Try it: From the first line of the listing, copy each line exactly until you have included the line with "in the file"; leave out the pictures.

Source data:

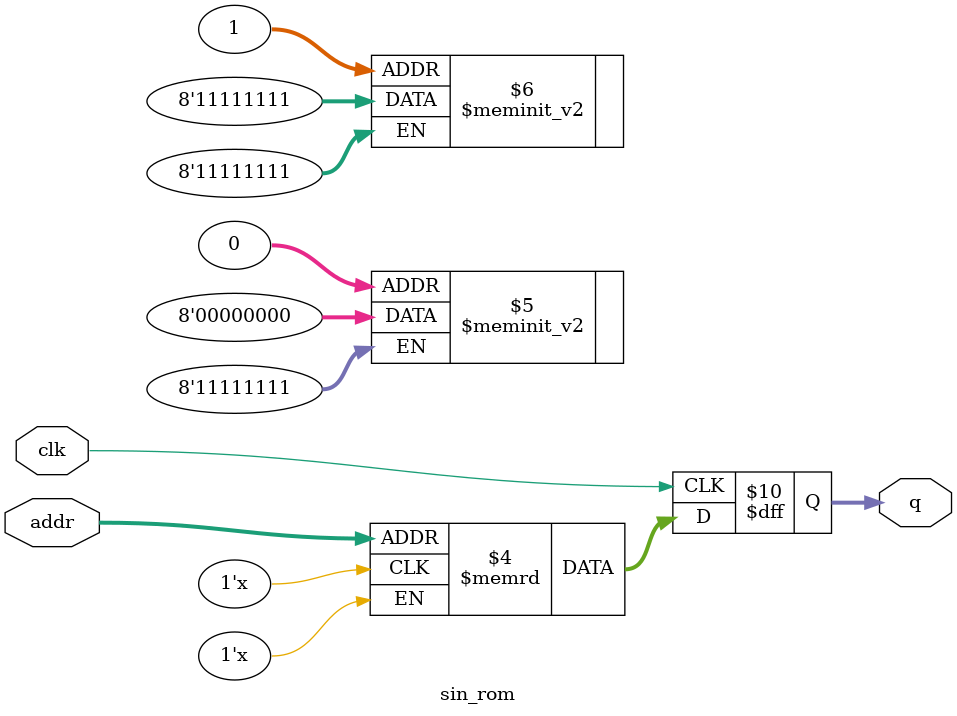
<source format=v>

module sin_rom
(
	input [7:0] addr,
	input clk, 
	output reg [7:0] q
);

	// Declare the ROM variable
	reg [7:0] rom[255:0];

	// Initialize the ROM with $readmemb.  Put the memory contents
	// in the file single_port_rom_init.txt.  Without this file,
	// this design will not compile.

	// See Verilog LRM 1364-2001 Section 17.2.8 for details on the
	// format of this file, or see the "Using $readmemb and $readmemh"
	// template later in this section.

	initial
	begin
		//$readmemh("sinetablehex.txt", rom);
		rom[0] <= 8'b00000000;
		rom[1] <= 8'b11111111;
		
	end

	always @ (posedge clk)
	begin
		q <= rom[addr];
	end

endmodule

</source>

Solved exercise:
<source format=v>

module sin_rom
(
	input [7:0] addr,
	input clk, 
	output reg [7:0] q
);

	// Declare the ROM variable
	reg [7:0] rom[255:0];

	// Initialize the ROM with $readmemb.  Put the memory contents
	// in the file single_port_rom_init.txt.  Without this file,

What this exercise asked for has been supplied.